### EXTRACT TO READ
· · · · ·
Aquino also expressed confidence that the people would continue to remember what his parents had fought for that led to the EDSA revolution.
“From two years ago, he (Noynoy) already told us he could sleep well with the decisions he made,” Abellada said.
From Manila Memorial Park, the Aquino family proceeded to a small Italian restaurant on Sucat Road for lunch. The restaurant’s owner is the son of an Italian photographer who covered the 1986 EDSA people power revolution.
“The family was very serene, not at all in panic mode,” a source said.
“The Aquino children always feel at peace when they pray at their parents’ grave and there has never been a time when their mother Cory did not heed their prayers,” the source added.
The former president had spoken many times about the Mamasapano incident while he was in office.
He had sought understanding and provided assistance to the families of the fallen policemen as he narrated how he had been left in the dark during the operation despite his strict orders to then suspended Philippine National Police (PNP) chief Alan Purisima and SAF commander Getulio Napeñas to coordinate with other police and military officials.
Aquino and the United States embassy had repeatedly denied any US role in the operation, contrary to Duterte’s allegations, and stressed the charges against him filed before the Office of the Ombudsman in connection with the incident were frivolous and absurd.
The ombudsman is still evaluating the charges against Aquino but has filed a case against Purisima and Napeñas for graft and usurpation of public functions.
Diversion
For some senators, President Duterte’s playing up the Mamasapano debacle was his way of demonizing his predecessor and covering up controversies and scandals hounding his six-month administration.
“The Mamasapano Commission is just to divert attention from the blunders of his administration,” Sen. Antonio Trillanes IV said in a text message.
· · · · ·
### ACTIVITY 1
Render the rows from their start through the line containing "Izan zaitez Begitu-lagun!" as a JSON list of strings, one string per line, with blank lines omitted.
The news excerpt and the rows have no connection to each other.
· · · · ·
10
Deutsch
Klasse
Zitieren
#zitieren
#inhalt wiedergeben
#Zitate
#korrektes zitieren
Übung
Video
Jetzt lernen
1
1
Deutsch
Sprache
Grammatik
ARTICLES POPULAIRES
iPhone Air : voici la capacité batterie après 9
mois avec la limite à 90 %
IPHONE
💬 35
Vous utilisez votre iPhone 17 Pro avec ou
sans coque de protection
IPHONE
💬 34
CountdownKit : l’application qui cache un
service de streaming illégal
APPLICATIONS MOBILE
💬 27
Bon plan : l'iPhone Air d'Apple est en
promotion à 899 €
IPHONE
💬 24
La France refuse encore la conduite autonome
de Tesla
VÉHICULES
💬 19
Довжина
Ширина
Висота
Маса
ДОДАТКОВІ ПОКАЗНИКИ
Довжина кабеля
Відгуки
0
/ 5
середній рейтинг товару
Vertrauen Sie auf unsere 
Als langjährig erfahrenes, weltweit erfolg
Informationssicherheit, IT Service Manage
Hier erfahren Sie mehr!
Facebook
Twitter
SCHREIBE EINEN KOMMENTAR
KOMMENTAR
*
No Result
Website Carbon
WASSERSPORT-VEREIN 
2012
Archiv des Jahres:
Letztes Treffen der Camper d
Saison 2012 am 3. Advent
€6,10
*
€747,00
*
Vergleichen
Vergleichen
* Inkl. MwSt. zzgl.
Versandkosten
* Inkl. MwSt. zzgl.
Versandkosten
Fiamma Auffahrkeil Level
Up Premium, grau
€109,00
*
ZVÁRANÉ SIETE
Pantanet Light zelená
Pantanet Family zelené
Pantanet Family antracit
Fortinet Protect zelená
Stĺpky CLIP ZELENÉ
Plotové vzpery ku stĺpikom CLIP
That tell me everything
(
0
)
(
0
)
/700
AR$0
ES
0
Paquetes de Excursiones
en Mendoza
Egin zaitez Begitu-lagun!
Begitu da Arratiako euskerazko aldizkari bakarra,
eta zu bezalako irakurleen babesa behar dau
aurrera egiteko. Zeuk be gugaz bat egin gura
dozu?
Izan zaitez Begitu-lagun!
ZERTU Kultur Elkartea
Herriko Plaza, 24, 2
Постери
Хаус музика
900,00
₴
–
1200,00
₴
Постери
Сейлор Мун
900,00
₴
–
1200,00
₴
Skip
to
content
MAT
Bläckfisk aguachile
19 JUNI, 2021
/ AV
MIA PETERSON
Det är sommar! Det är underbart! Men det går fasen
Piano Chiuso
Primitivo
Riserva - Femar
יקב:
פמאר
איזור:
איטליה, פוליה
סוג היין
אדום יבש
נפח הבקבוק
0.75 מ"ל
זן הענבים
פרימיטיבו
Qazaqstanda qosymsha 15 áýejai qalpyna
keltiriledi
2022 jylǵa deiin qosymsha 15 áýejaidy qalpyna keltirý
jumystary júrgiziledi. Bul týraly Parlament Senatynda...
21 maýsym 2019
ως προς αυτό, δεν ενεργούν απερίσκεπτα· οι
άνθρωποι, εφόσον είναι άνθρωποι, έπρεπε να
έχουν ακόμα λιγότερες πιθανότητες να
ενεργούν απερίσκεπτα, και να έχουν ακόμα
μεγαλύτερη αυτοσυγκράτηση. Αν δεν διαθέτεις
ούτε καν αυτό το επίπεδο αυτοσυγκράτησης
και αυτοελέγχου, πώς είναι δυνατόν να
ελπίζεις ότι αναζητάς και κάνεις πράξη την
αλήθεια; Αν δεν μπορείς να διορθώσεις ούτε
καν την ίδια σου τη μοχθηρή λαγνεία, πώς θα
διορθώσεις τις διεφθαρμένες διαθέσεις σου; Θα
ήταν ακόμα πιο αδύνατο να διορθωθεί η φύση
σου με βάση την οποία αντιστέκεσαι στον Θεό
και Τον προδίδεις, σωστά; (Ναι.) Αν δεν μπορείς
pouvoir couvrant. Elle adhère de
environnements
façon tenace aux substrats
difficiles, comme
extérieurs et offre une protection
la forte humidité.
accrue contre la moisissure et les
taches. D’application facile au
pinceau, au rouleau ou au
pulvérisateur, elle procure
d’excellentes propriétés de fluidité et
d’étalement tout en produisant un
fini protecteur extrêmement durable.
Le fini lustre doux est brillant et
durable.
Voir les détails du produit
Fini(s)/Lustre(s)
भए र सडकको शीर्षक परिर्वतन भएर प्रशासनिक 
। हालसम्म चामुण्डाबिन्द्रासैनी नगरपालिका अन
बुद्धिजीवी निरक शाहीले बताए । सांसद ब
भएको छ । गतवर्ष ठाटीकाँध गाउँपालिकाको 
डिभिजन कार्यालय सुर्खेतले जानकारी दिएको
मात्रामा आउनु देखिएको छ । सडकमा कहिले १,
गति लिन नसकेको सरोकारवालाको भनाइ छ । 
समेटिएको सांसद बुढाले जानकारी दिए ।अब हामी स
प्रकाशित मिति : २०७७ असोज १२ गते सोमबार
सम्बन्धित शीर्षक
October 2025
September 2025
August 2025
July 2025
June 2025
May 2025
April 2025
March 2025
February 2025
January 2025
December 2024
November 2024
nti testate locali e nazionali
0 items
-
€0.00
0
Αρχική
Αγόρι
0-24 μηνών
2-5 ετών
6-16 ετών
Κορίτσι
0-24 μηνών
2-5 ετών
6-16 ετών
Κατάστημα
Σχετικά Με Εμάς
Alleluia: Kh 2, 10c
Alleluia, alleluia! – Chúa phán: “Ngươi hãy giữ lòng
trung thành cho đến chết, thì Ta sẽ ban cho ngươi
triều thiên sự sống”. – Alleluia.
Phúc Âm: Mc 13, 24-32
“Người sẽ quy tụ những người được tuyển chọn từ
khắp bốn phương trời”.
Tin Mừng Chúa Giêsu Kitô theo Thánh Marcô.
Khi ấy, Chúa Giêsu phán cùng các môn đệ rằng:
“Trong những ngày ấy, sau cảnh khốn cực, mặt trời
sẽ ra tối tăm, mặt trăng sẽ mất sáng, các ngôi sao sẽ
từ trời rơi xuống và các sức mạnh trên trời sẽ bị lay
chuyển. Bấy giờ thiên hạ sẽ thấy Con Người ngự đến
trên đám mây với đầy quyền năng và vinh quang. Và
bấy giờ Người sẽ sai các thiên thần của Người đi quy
· · · · ·
### ACTIVITY 2
Name every person the news excerpt identifies by both a given name and a surname.

### RESPONSE 1
[
  "10",
  "Deutsch",
  "Klasse",
  "Zitieren",
  "#zitieren",
  "#inhalt wiedergeben",
  "#Zitate",
  "#korrektes zitieren",
  "Übung",
  "Video",
  "Jetzt lernen",
  "1",
  "1",
  "Deutsch",
  "Sprache",
  "Grammatik",
  "ARTICLES POPULAIRES",
  "iPhone Air : voici la capacité batterie après 9",
  "mois avec la limite à 90 %",
  "IPHONE",
  "💬 35",
  "Vous utilisez votre iPhone 17 Pro avec ou",
  "sans coque de protection",
  "IPHONE",
  "💬 34",
  "CountdownKit : l’application qui cache un",
  "service de streaming illégal",
  "APPLICATIONS MOBILE",
  "💬 27",
  "Bon plan : l'iPhone Air d'Apple est en",
  "promotion à 899 €",
  "IPHONE",
  "💬 24",
  "La France refuse encore la conduite autonome",
  "de Tesla",
  "VÉHICULES",
  "💬 19",
  "Довжина",
  "Ширина",
  "Висота",
  "Маса",
  "ДОДАТКОВІ ПОКАЗНИКИ",
  "Довжина кабеля",
  "Відгуки",
  "0",
  "/ 5",
  "середній рейтинг товару",
  "Vertrauen Sie auf unsere ",
  "Als langjährig erfahrenes, weltweit erfolg",
  "Informationssicherheit, IT Service Manage",
  "Hier erfahren Sie mehr!",
  "Facebook",
  "Twitter",
  "SCHREIBE EINEN KOMMENTAR",
  "KOMMENTAR",
  "*",
  "No Result",
  "Website Carbon",
  "WASSERSPORT-VEREIN ",
  "2012",
  "Archiv des Jahres:",
  "Letztes Treffen der Camper d",
  "Saison 2012 am 3. Advent",
  "€6,10",
  "*",
  "€747,00",
  "*",
  "Vergleichen",
  "Vergleichen",
  "* Inkl. MwSt. zzgl.",
  "Versandkosten",
  "* Inkl. MwSt. zzgl.",
  "Versandkosten",
  "Fiamma Auffahrkeil Level",
  "Up Premium, grau",
  "€109,00",
  "*",
  "ZVÁRANÉ SIETE",
  "Pantanet Light zelená",
  "Pantanet Family zelené",
  "Pantanet Family antracit",
  "Fortinet Protect zelená",
  "Stĺpky CLIP ZELENÉ",
  "Plotové vzpery ku stĺpikom CLIP",
  "That tell me everything",
  "(",
  "0",
  ")",
  "(",
  "0",
  ")",
  "/700",
  "AR$0",
  "ES",
  "0",
  "Paquetes de Excursiones",
  "en Mendoza",
  "Egin zaitez Begitu-lagun!",
  "Begitu da Arratiako euskerazko aldizkari bakarra,",
  "eta zu bezalako irakurleen babesa behar dau",
  "aurrera egiteko. Zeuk be gugaz bat egin gura",
  "dozu?",
  "Izan zaitez Begitu-lagun!"
]

### RESPONSE 2
Alan Purisima
Getulio Napeñas
Antonio Trillanes IV